One limitation of PSI are the associated costs and time needed for surgical planning and production of the surgical guides [
4]. In the case of malunions which do not need to be scheduled urgently, we think the benefits of a precise 3D PSI planning and surgical execution outweigh the costs and delay caused by the planning and production of the guides. Furthermore, the present study represents a small case series that needs to be confirmed by broader application and larger cohorts. Short follow-up time does not allow conclusion about osteoarthritis in the long-term. However, all patients reported excellent patient-reported outcome measures after medium-term follow-up of a minimum of three years. In case of present radiologic signs for osteoarthritis it appears that, it has no significant impact on the functional outcome at mid-term follow-up. Another limitation may be the operation by a single surgeon. For better comparability and the uniform intraoperative approach, this may be an advantage for this feasibility study, but needs to be reproducible in a larger scale including more surgeons. Furthermore, the retrospective assessment of the patients function preoperatively represents a certain bias and important limitation concerning the functional outcome. Nevertheless, even though it is not objectifiable retrospectively, all patients reported on clear improvement compared to their situation prior to the corrective osteotomy. Concerning the pre- and postoperative clinical examination results presented in Table
2. has to be mentioned, that certain information are missing limiting the expressive power.
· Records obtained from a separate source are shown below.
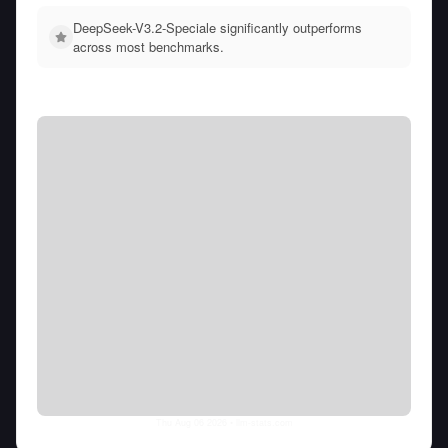
DeepSeek-V3.2-Speciale significantly outperforms
across most benchmarks.
Thu Aug 06 2026
• llm-stats.com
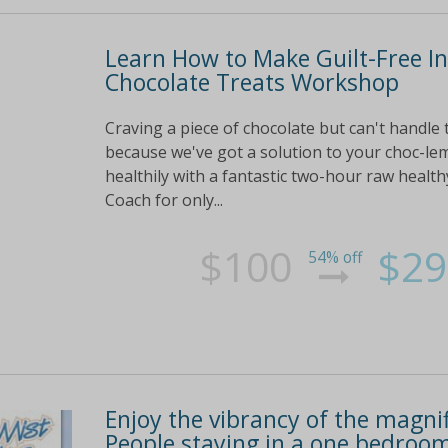
Learn How to Make Guilt-Free I
Chocolate Treats Workshop
Craving a piece of chocolate but can't handle 
because we've got a solution to your choc-lem
healthily with a fantastic two-hour raw healt
Coach for only...
$100
$29
54% off
Enjoy the vibrancy of the magnif
People staying in a one bedroom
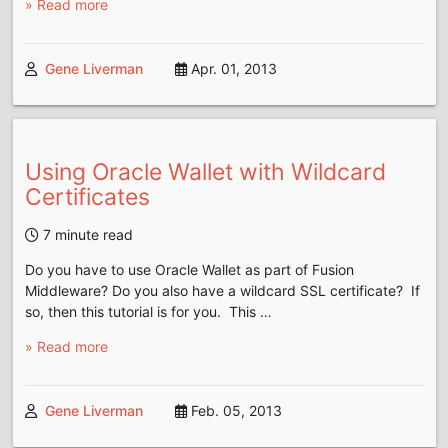
» Read more
Gene Liverman
Apr. 01, 2013
Using Oracle Wallet with Wildcard
Certificates
7 minute read
Do you have to use Oracle Wallet as part of Fusion
Middleware? Do you also have a wildcard SSL certificate? If
so, then this tutorial is for you. This …
» Read more
Gene Liverman
Feb. 05, 2013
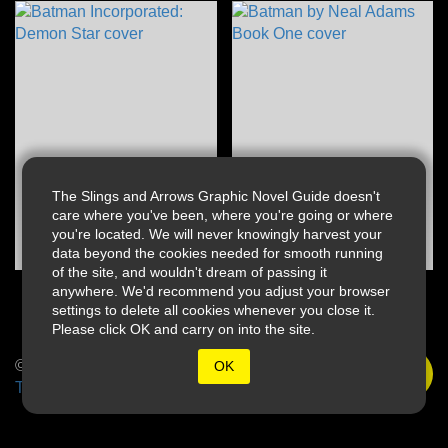
The Slings and Arrows Graphic Novel Guide doesn't
care where you've been, where you're going or where
you're located. We will never knowingly harvest your
data beyond the cookies needed for smooth running
of the site, and wouldn't dream of passing it
anywhere. We'd recommend you adjust your browser
settings to delete all cookies whenever you close it.
Please click OK and carry on into the site.
© 2026 Slings & Arrows
OK
Terms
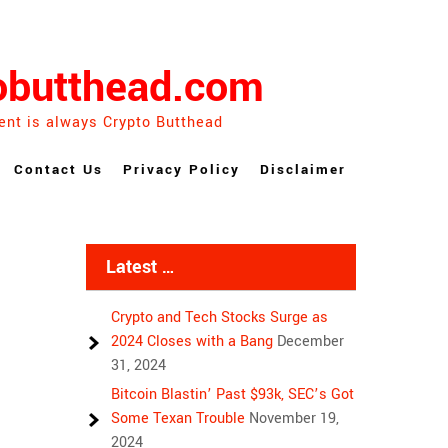
obutthead.com
ent is always Crypto Butthead
Contact Us
Privacy Policy
Disclaimer
Latest …
Crypto and Tech Stocks Surge as
2024 Closes with a Bang
December
31, 2024
Bitcoin Blastin’ Past $93k, SEC’s Got
Some Texan Trouble
November 19,
2024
However, in our opinion, there is still enough data to be able to give a statement on the improvement the patient have undergone. For the same reason, we decided to include the patient for whom PSI correction of malformation was performed without 3D-planned guides. Technically, it still represents a corrective osteotomy of an intraarticular step. Inclusion of this case might diminish the expressiveness of 3D-planned PSI, but clinically the patient gives us further information on the outcome of an intraarticular correction. This case, due to a very small fragment size which needed correction, may also demonstrate the boundaries of PSI surgery in the phalanges at the current stage. The personal experience showed, that a fragment needs to be at least 4x5x6mm to use PSI guides. Additionally, surface structure is of importance, since edgy surfaces, where fragments can fit into are easier to address. Further scientific investigations are needed to be able to draw conclusions concerning this special problem.